Das Hauptgericht Wildentenbrust mit Purpurcurry war das am wenigsten ansprechende Gericht des Abends, denn die Brust war von schlechter Qualität, zerkocht und das Purpurcurry machte überhaupt keinen Sinn, da es auf der Brust thronte wie eine nicht abgeholte Bestellung. Was für ein Unterschied zu Amadors Taube mit violettem Curry.

Desserts - hm, der Service hat mir kein Dessert serviert, aber den anderen - am Ende bekam ich eines, das ich nicht fotografiert habe... Meine Mitesser bekamen zwei schöne Präsentationen auf solidem Ein-Stern-Niveau:
Insgesamt
Jörg Sackmann spielt ein riskantes Spiel - seine Kreationen sind grenzwertig, aber um die einzelnen Gerichte und das gesamte Esserlebnis exzellent (zwei Sterne wert) zu machen, müsste Sackmann sich voll und ganz dem Gourmetrestaurant widmen - da er drei Restaurants aus einer Küche heraus betreibt, ist die gezeigte Qualität und Kreativität sehr gut, was insgesamt einen Stern bedeutet. Je mehr ich darüber nachdenke, desto mehr habe ich den Eindruck, dass er zu viel will und zu viele Ideen in ein einziges Gericht packt. Dennoch, denn das war bei früheren Besuchen noch stärker ausgeprägt. Weniger ist mehr!

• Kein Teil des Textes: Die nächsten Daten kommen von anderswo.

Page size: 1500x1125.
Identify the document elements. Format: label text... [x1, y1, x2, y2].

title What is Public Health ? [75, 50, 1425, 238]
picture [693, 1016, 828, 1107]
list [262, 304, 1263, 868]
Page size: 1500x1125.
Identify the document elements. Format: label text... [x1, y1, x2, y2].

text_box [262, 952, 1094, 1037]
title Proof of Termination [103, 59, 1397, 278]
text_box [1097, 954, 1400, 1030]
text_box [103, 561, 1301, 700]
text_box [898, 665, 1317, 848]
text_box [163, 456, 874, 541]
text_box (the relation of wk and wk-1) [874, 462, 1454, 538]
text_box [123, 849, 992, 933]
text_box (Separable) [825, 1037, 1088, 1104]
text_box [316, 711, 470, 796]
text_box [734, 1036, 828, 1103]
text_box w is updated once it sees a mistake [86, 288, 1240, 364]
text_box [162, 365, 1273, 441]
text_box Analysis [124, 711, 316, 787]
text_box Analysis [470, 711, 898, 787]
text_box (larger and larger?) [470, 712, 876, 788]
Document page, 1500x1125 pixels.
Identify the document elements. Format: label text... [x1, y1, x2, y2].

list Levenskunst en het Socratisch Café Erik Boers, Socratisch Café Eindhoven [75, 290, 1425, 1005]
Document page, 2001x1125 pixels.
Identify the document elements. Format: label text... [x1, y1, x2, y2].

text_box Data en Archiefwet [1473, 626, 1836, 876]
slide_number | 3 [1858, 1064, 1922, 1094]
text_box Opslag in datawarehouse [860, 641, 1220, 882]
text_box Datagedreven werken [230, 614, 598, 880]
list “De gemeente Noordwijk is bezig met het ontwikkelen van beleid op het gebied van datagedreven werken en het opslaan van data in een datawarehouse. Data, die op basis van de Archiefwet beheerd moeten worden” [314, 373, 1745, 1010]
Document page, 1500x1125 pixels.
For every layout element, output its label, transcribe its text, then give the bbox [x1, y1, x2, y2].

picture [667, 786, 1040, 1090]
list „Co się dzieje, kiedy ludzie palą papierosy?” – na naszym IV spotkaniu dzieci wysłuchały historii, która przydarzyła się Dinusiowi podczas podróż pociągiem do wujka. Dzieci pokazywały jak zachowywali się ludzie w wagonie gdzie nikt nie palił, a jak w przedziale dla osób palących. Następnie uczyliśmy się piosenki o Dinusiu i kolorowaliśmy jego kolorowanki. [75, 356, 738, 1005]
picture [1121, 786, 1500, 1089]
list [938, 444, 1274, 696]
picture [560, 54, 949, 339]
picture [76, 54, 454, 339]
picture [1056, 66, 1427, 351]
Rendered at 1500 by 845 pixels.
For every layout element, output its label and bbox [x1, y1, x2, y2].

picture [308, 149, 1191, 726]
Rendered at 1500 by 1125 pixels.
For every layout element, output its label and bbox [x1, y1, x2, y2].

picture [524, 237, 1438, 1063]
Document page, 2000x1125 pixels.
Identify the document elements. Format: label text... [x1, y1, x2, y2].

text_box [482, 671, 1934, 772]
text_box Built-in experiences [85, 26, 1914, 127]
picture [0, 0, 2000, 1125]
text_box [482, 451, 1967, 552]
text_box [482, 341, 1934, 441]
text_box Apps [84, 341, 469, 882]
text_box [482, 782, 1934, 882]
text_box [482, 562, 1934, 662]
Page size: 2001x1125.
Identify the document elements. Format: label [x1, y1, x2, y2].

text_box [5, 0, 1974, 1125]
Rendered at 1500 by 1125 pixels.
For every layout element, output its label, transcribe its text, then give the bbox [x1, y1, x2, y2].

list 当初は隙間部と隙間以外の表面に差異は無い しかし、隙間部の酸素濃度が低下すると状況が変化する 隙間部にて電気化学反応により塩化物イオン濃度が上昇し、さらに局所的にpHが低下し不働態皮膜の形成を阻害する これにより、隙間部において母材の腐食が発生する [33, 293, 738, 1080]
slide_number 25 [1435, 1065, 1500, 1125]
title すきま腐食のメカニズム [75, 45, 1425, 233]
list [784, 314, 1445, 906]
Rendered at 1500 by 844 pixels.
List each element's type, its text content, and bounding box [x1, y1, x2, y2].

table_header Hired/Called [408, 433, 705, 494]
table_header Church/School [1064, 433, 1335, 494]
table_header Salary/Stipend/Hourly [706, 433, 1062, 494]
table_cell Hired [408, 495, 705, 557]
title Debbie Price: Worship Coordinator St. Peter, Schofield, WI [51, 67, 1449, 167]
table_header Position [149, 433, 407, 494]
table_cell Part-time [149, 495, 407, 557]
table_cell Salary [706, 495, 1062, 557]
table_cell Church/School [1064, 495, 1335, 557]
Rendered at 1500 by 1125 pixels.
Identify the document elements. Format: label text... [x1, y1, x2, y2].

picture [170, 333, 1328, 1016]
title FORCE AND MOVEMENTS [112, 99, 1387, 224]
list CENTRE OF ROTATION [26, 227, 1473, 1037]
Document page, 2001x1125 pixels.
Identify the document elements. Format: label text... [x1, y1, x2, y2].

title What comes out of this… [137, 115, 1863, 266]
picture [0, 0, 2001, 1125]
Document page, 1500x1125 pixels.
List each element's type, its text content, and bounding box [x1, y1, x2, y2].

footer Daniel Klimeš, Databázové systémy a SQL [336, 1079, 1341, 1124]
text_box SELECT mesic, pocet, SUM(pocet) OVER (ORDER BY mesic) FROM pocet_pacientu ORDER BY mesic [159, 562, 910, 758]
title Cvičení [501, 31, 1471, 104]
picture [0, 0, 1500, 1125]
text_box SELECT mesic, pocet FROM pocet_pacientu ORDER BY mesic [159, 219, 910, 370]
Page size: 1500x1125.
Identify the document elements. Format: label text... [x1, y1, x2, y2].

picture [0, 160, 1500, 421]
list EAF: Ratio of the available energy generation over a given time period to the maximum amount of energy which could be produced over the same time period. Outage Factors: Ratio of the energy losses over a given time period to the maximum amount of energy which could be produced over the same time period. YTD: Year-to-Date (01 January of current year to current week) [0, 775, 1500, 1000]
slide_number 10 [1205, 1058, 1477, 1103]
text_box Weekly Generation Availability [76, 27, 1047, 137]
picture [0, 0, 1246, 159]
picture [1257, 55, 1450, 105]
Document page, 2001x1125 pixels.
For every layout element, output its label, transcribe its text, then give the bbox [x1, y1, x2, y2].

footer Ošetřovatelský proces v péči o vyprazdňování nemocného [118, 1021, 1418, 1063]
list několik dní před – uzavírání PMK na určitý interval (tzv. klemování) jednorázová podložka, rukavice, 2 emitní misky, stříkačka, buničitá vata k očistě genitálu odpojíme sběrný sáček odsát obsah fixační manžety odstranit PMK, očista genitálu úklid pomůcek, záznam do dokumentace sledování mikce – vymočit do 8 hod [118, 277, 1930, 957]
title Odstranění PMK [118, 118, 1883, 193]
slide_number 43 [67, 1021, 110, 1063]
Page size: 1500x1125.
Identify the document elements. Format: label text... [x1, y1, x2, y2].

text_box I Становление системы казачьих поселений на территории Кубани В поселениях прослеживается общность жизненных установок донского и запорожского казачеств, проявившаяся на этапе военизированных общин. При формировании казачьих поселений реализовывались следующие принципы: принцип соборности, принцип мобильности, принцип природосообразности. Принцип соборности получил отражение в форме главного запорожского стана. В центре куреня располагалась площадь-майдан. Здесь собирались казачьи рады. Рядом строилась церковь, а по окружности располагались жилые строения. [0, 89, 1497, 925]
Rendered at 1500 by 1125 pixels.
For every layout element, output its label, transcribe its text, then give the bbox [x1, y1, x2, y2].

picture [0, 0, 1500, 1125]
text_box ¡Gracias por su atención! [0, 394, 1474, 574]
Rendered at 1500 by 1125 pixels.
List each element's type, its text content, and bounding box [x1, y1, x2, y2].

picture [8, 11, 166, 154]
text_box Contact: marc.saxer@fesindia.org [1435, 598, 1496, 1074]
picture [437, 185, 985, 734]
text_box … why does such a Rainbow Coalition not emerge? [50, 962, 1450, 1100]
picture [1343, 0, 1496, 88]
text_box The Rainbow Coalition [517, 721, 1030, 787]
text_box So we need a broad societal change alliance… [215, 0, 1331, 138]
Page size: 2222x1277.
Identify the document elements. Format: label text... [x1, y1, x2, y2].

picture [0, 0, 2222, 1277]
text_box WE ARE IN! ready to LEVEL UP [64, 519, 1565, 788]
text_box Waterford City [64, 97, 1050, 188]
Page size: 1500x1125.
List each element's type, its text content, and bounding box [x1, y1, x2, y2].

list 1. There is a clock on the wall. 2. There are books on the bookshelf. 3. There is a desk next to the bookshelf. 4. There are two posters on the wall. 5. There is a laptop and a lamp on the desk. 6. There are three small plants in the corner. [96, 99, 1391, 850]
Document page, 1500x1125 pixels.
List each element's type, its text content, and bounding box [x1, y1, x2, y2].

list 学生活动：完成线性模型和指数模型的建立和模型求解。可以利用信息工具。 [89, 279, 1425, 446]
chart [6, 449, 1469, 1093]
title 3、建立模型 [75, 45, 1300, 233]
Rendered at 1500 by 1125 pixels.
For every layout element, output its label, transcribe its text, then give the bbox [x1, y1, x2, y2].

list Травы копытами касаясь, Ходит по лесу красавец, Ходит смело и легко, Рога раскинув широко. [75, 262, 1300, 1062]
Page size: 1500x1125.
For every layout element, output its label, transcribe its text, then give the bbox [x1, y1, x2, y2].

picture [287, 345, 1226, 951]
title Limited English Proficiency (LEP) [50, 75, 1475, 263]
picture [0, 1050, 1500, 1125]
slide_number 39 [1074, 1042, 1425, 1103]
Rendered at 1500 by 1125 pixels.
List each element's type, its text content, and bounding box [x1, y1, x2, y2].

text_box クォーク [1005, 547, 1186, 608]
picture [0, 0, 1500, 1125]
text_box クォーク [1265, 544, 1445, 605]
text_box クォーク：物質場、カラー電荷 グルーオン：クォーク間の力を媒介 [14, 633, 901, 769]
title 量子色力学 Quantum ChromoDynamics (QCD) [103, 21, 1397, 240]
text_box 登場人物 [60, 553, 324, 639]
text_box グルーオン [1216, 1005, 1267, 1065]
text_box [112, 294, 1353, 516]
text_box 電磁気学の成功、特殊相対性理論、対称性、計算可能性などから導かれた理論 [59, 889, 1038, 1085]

Würde ich es empfehlen, dorthin zu gehen? Hm, schwer zu sagen, aber ich denke, zusammen mit Wohlfahrt und Lumpp ist es ein schöner Kontrapunkt zu den eher traditionell orientierten Köchen in Baiersbronn. Und an einem guten Tag hat er das Potenzial, wirklich nah an deren Standards zu sein, aber interessanter und kreativer. Aber es kann auch eine Achterbahnfahrt werden, wie an diesem Abend.
Ah, der Service - ich muss hinzufügen, dass die Weinkarte gut war, aber die Gläser waren meistens leer, da sie weniger als 0,1l eingegossen haben...
Letztlich ist es wieder ein gutes Beispiel dafür, wie sich deutsche Köche von den französischen Einflüssen emanzipiert haben und einen ganz eigenen Stil zeigen.